On est dans le vinaigre... Pas de mouches à enculer aujourd'hui.





http://andy-verol.blogg.org

Écrit par : Andy Vérol | 20/09/2007

"Elles ont en revanche une fonction précise : préparer l’opinion aux réformes en profondeur touchant au code du travail."

Je pense aussi que beaucoup de grelots sont agités qui ne servent qu'à masquer le bruit de la déchiqueteuse... de code de travail.

Cependant, les autres mesures ne sont pas sans signification pour autant et sont cohérente avec ce projet. Mais tout ceci n'est pas très nouveau. Ce qui l'est pas contre c'est l'adhésion de la majorité de la population. Personne ne conduit ce genre de politique sans un large soutien dans l'opinion publique.

On ne peut changer de peuple, alors il faudrait peut-être changer d'opposition ? Et comment reconstruire une critique sociale qui ne soit pas récupérée aussi rapidement par le système ? Big problème...

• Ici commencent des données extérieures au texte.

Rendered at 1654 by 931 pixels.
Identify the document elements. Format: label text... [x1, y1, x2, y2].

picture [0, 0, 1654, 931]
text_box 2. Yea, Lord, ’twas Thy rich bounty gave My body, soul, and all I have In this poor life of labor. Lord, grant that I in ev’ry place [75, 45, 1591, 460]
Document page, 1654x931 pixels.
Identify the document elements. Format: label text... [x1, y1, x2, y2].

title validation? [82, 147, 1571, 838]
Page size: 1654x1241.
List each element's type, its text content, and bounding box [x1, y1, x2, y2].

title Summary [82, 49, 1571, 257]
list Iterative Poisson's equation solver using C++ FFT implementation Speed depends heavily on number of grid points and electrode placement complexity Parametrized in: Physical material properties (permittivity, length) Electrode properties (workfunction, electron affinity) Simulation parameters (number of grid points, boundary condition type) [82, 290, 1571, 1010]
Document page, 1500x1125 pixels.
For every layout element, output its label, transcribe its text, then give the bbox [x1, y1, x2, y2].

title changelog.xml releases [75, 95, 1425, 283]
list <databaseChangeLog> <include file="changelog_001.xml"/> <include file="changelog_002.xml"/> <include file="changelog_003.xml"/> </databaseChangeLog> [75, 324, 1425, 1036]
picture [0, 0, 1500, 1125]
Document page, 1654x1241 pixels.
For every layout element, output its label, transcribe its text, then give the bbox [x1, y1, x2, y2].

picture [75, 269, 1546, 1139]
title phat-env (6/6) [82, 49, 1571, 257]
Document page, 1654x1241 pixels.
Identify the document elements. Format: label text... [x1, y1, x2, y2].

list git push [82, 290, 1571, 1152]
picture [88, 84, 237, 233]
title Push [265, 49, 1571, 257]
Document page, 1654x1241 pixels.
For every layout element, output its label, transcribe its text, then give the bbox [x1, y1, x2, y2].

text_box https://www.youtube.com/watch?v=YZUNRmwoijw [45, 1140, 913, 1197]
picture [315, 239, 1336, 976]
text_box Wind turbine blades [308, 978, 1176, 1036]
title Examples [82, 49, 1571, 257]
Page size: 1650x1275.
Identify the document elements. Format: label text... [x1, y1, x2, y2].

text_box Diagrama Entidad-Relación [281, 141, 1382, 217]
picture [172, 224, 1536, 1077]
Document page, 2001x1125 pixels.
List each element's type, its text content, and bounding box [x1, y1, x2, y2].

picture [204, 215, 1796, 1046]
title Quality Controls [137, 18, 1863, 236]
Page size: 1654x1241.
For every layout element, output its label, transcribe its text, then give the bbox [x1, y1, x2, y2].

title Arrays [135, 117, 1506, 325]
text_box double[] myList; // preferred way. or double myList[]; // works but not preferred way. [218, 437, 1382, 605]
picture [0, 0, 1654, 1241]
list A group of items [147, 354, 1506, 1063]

Écrit par : juliette dze | 21/09/2007

L'etat,la grande bourgeoisie,le capitalisme,la fonction publique tout y est ou presque dans ce texte emaillés de contre verité et d'affirmation ideologique
Eternel rethorique Marxiste du complot du grand capital et de la bourgeoisie pour asservir le bon peuple Hum ! Enfin bon mais con le peuple qui se laisse berner par la propagande "du bouc emissaire"
Enfin j'ai compté beaucoup de boucs dans votre texte et ma foi cela resume trés bien ce que subissent au quotidien une partie de ces Français que vous méprisez

Écrit par : antimythe | 22/09/2007

@antimythe

En effet on adhère ou pas à la « pensée dominante » ; mettre la dette (son "état de faillite", dixit le Premier ministre) de la France sur le compte de tous ceux qui ne travaillent pas ou pas assez (« je vais remettre la France au travail »), c’est un peu simpliste, mais apparemment il y a assez d’imbéciles ou de naïfs pour y croire et vous en faites partie. En revanche on s’interroge peu sur les faiblesses « structurelles » du capitalisme français et osons le dire sur sa posture d'éternel assisté, réclamant à l’Etat toujours plus. Voir la question d'Airbus.